Segment Start: Data supplied
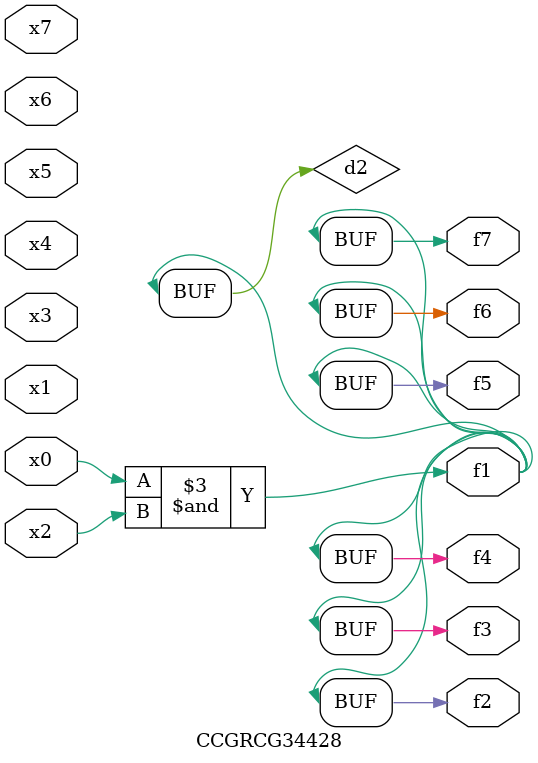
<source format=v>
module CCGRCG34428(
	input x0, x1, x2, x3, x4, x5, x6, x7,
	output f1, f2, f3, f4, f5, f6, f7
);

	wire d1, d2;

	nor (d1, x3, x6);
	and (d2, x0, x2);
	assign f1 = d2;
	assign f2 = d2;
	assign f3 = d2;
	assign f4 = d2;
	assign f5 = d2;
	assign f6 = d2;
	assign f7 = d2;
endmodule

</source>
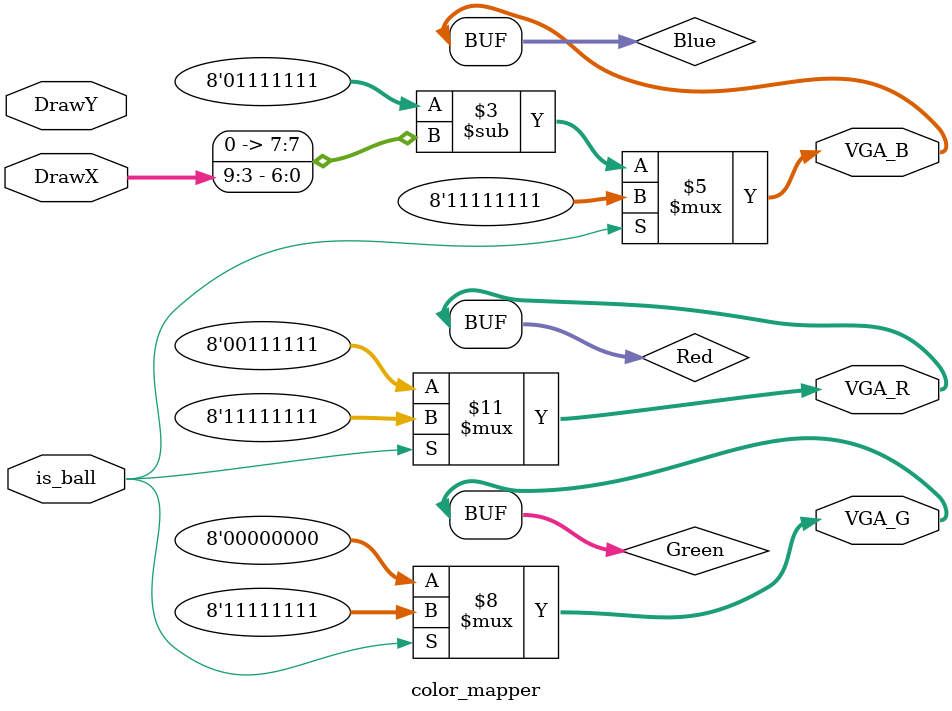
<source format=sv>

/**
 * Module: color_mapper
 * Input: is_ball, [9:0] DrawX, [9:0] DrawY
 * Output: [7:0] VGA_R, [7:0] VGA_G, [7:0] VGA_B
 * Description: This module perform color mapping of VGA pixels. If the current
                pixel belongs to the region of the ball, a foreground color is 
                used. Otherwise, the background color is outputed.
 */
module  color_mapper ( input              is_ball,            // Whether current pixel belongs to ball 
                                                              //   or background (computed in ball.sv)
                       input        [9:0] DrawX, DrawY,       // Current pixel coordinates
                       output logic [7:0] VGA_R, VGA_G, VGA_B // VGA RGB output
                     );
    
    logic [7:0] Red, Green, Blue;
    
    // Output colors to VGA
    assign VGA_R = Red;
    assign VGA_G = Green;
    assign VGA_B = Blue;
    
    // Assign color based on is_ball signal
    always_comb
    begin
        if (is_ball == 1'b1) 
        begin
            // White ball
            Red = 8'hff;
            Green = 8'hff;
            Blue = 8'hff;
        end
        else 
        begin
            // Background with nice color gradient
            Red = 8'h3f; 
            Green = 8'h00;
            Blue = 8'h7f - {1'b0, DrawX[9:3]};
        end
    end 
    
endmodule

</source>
Segment End: Data supplied
▶ **To-do item**:
Scan the records above line by line, counting those where the word "DrawX" appears, and give the count alone.

▶ **Written solution**:
3